Los sensores de la red de nivelación detectan y evalúan la deformación vertical de los edificios volcánicos más activos de La Palma y ofrecen información sobre las incidencias que, en tal sentido, contabilizan en cada momento.

Campaña.

Un equipo de la citada contrata realizará en abril la primera fase del proyecto.

El ING, en el marco del sistema de alerta volcánica, ha realizado otras campañas similares. Hace más de un año se proyectó actuar a lo largo de la carretera que va desde Puntallana hasta Garafía. También planificó un seguimiento similar en la vía de la Cumbre, con un ramal hacia La Caldera de Taburiente.

En la línea perimetral.

La directora del Instituto Geográfico Nacional en Canarias, María José Blanco, explicó que se instalarán más puntos de registros de la red de vigilancia sísmica en la línea perimetral que arranca en el kilómetro cero de la Isla ubicado en el Puerto de Santa Cruz. En concreto, precisó, «los clavos» se colocarán en los márgenes de la carretera de circunvalación que bordea la Isla. Los datos que arrojen, dijo, permitirán conocer más profundamente «la variación del campo gravitatorio».

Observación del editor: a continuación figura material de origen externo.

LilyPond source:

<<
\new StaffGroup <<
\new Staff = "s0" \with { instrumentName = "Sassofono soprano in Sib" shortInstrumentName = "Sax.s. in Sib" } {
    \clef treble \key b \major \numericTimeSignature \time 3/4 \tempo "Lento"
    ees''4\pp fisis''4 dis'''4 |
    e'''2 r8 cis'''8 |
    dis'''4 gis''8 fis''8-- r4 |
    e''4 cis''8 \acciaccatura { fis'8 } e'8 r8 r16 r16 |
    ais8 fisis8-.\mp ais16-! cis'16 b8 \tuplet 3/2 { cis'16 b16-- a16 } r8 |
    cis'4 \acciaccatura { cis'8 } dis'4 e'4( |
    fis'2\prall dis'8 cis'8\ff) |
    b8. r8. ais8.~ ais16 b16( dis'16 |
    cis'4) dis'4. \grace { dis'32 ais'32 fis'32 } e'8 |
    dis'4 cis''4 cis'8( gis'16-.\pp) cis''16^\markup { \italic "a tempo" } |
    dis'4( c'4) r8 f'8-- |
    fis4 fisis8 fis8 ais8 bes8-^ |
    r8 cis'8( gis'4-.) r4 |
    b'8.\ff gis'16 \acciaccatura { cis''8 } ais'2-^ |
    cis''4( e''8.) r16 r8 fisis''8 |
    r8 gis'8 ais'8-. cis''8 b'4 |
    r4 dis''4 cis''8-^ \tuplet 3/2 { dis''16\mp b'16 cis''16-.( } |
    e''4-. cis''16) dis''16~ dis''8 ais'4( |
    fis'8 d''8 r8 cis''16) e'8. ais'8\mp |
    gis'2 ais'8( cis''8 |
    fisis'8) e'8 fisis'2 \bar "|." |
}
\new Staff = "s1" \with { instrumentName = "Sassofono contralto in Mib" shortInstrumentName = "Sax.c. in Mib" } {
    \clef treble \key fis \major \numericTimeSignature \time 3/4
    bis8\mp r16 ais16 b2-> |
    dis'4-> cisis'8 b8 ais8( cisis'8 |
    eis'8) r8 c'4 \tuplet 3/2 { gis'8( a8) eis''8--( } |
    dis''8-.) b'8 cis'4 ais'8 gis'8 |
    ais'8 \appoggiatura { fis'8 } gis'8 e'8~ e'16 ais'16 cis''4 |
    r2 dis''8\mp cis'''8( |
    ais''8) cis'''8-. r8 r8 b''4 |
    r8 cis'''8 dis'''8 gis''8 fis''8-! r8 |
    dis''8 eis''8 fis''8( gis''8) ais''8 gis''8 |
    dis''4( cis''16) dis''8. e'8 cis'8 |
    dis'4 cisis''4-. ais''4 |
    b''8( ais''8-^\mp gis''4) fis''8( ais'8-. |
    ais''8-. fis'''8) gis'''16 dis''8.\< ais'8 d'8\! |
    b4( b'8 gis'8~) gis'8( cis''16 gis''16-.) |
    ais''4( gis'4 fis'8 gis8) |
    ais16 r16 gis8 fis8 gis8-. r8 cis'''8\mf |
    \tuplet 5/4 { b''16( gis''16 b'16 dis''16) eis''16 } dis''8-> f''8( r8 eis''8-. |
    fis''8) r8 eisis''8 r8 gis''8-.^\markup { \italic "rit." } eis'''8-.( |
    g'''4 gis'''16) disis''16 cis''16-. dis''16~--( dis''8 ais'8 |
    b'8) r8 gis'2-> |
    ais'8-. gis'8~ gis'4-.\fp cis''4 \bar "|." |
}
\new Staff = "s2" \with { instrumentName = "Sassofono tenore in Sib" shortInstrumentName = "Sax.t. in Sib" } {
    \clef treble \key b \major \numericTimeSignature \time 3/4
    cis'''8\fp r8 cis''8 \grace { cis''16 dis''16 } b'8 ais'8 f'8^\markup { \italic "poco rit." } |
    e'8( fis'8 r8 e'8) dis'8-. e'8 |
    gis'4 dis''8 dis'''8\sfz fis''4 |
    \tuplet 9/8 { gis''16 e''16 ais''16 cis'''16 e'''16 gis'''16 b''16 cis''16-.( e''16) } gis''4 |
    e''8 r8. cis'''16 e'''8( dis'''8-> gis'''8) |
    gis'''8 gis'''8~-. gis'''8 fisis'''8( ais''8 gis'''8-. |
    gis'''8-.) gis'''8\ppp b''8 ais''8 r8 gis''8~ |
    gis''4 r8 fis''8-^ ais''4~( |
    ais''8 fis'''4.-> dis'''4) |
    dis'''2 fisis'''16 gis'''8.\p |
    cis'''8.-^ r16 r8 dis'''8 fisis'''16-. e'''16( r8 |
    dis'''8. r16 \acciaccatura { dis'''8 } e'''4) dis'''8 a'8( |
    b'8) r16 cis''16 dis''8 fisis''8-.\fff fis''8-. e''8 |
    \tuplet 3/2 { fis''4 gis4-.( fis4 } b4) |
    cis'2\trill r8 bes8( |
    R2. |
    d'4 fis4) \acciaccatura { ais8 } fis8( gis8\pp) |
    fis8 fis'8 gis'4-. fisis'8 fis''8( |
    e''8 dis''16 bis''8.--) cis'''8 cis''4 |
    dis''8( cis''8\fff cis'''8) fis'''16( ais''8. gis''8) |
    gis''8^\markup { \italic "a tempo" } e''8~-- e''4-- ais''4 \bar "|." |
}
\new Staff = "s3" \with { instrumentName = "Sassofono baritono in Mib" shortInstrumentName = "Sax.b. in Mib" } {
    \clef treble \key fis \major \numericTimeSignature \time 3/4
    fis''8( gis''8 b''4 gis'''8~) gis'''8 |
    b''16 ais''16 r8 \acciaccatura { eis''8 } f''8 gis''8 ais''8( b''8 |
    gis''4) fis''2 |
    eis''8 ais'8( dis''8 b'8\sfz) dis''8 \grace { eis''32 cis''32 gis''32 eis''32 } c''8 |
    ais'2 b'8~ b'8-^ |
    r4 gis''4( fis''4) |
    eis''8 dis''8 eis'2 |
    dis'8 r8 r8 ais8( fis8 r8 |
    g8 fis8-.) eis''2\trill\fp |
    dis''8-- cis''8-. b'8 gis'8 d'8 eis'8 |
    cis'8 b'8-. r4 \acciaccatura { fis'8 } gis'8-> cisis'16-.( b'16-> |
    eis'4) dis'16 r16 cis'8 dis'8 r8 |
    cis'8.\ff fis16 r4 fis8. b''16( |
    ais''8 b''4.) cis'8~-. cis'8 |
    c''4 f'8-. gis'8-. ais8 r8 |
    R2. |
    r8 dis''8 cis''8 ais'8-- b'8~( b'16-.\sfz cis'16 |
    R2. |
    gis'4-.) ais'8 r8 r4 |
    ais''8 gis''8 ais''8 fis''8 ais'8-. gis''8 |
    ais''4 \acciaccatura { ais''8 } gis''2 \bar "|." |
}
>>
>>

Preinstalaciones para casos de crisis.

El control de los volcanes, sin alarmismo, debe ser continuo y lo más minucioso posible. Según fuentes del Ministerio de Fomento, en 2006 comenzaron a vigilarse de forma periódica las posibles variaciones mediante imágenes obtenidas por satélite. Igualmente se empezaron a estudiar a través de instalaciones geodésicas permanentes con GPS (sistema de posición global basado en señales de radio), mareógrafos, inclinómetros y red gravimétrica. La finalidad de tal despliegue es detectar la más mínima oscilación en la superficie de la Isla y, sobre todo, en el flanco occidental del edificio volcánico de Cumbre Vieja.

También se pretende el diseño y planificación de preinstalaciones de emplazamientos en caso de crisis volcánicas. Según se indica en el Plan Territorial de Emergencia y Protección Civil, la Isla cuenta con «una subred para la observación del volcán de Cumbre Vieja y una red de estaciones para medir las deformaciones de terreno en la misma zona». La inspección de las posibles variaciones se llevan a cabo «mediante el control de posición por satélite con el objeto de detectar cualquier actividad eruptiva y determinar si el citado flanco está experimentando algún tipo de desplazamiento».